BPRD: Plague of Frogs Volume Two contains three collections: The Dead, War on Frogs and The Black Flame. These have been rearranged somewhat: they are placed in in-universe chronological order rather than arranged by the date of their publication as comics. This is for the best; the stories in War on Frogs make most sense read between the other two collections.

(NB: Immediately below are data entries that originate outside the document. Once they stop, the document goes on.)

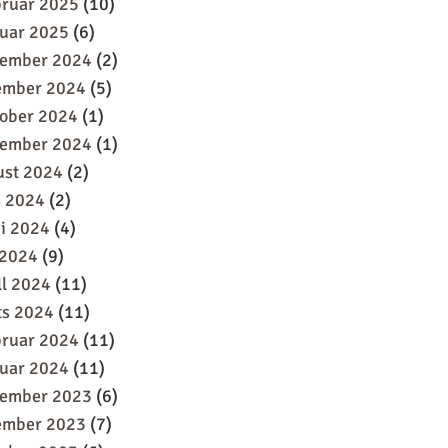
bruar 2025
(10)
uar 2025
(6)
sember 2024
(2)
ember 2024
(5)
oober 2024
(1)
tember 2024
(1)
ust 2024
(2)
i 2024
(2)
i 2024
(4)
 2024
(9)
ll 2024
(11)
ts 2024
(11)
bruar 2024
(11)
uar 2024
(11)
sember 2023
(6)
ember 2023
(7)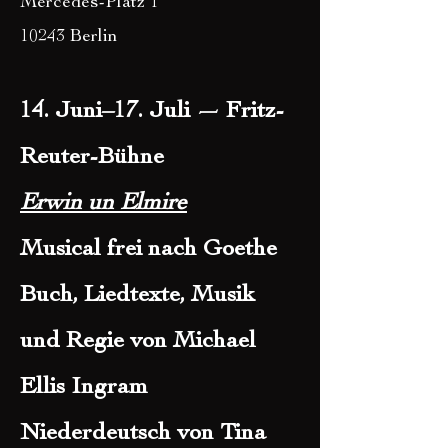
Mercedes-Platz 1
10243 Berlin
14. Juni–17. Juli — Fritz-
Reuter-Bühne
Erwin un Elmire
Musical frei nach Goethe
Buch, Liedtexte, Musik
und Regie von Michael
Ellis
Ingram
Niederdeutsch von Tina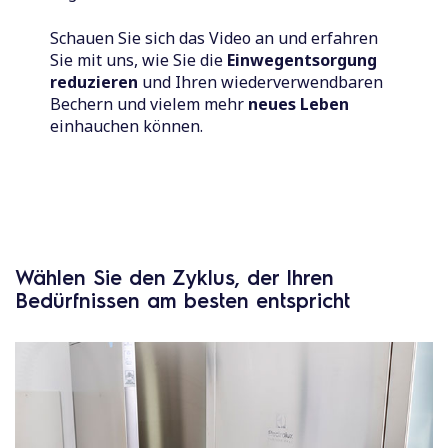
Schauen Sie sich das Video an und erfahren
Sie mit uns, wie Sie die
Einwegentsorgung
reduzieren
und Ihren wiederverwendbaren
Bechern und vielem mehr
neues Leben
einhauchen können.
Wählen Sie den Zyklus, der Ihren
Bedürfnissen am besten entspricht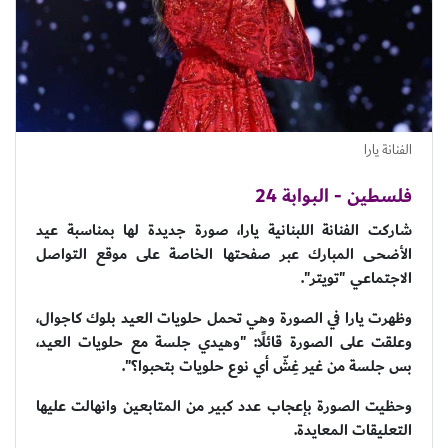
الفنانة يارا
فلسطين - البوابة 24
شاركت الفنانة اللبنانية يارا، صورة جديدة لها بمناسبة عيد
الأضحى المبارك عبر صفحتها الخاصة على موقع التواصل
الاجتماعي "تويتر".
وظهرت يارا في الصورة وهي تحمل حلويات العيد بلوك كاجوال،
وعلقت على الصورة قائلًا: "وهيدي جلسة مع حلويات العيد،
بس جلسة من غير غِشّ أي نوع حلويات بتحبوا؟".
وحظيت الصورة بإعجاب عدد كبير من المتابعين وانهالت عليها
التعليقات المعايدة.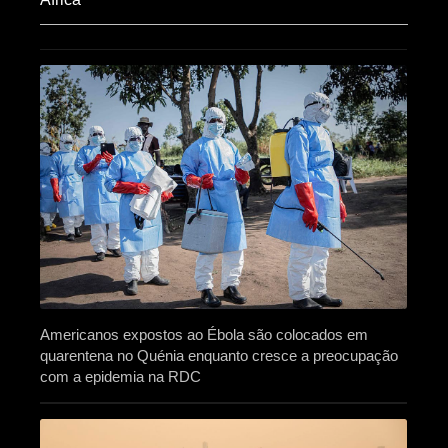
Americanos expostos ao Ébola são colocados em
quarentena no Quénia enquanto cresce a preocupação
com a epidemia na RDC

The Dead sets three things in motion. Firstly, we see the introduction of Benjamin Daimio, a heavily-scarred former marine, who serves as an increasingly militarised influence on the BPRD – and who clearly has his own story to be told, much as we have been introduced by this point to the troubled pasts of Abe Sapien, Liz Sherman and the others. Secondly, and as part of the growing War on the Frogs, the BPRD moves to an old research facility in the Colorado mountains. (There’s also a uniform change: yellow and brown to charcoal and pale grey.) Third, after the pictured hints in Plague of Frogs, we get some further details on Abe Sapien’s past, with a slow, unsettling encounter in a night in a Rhode Island mansion.
The main plot of The Dead jumps away from the Frog War to deal with something in the sub-basement of the Colorado facility. Despite the apocalyptic events and twenty-first century setting, there’s a continual sense of BPRD being a product of the mid-twentieth century, sitting firmly in the Cold War Federal structures of the United States (though the Bureau clearly has wider, NATO-style connections). Internet use is sporadic at best and everything tends to look remarkably analogue. There’s also the perennial Nazi occultists that pop up. The antagonist of The Dead (as well as certain elements of Plague of Frogs) is a quiet reminder, however, that not every piece of supernatural meddling is necessarily driven by the Third Reich.
War on Frogs is another collections of different shorter stories, detailing operations against the Frogs in a variety of settings. Whereas Guy Davis would draw all of The Dead and The Black Flame, here he would only draw one of the shorts. These take in a variety of scales of conflict and moods: squalid defeats are set well against devastating victories; painstaking campaigns against single skirmishes. It’s a return to smaller stories that doesn’t occur again. That’s not bad and later arcs work in brief human-scale narratives, but this is a valuable thread in the overall composition of Plague of Frogs.
BPRD: Plague of Frogs Vol. 2Â would also see the beginning of collaboration in writing between Mike Mignola and John Arcudi, working together on the plots of The Dead and The Black Flame. This latter is a fine contrast to The Dead; whereas that was largely about internal struggles (literally and figuratively), The Black Flame would deal with external foes who would threaten so much more than the BPRD. The titular Black Flame tips things somewhat towards the cliche of the super-villain – an explicit inspiration noted by Mignola in his Afterword. However, this not only brings back elements of universe that had been set up by Hellboy: Wake the Devil but also does so chillingly and convincingly: did you really think no-one other than the Bureau was interested in the supernatural? The slow burn of boardroom meetings to corporate research on the Frogs to the emergence of Lovecraftian kaiju means that the devastation and drama of the third act is more than earned. It’s an unfortunate cocktail of catastrophic defeats and unseen adversaries for the Bureau, and a suitable reminder of quite how much is at stake. Guy Davis manages successfully to portray both the rubble of cities and illusive visions (Liz Sherman’s would-be mentor makes a first appearance in one of these) that allow key moments of The Black Flame to be told without dialogue, relying solely on the impact of full- or half-page images to convey portions of the plot.
It’s an odd route to the action-heavy climax of The Black Flame, but the both The Dead and War on Frogs provide a necessary element to in furthering and solidifying the avenues for the plot of Plague of Frogs.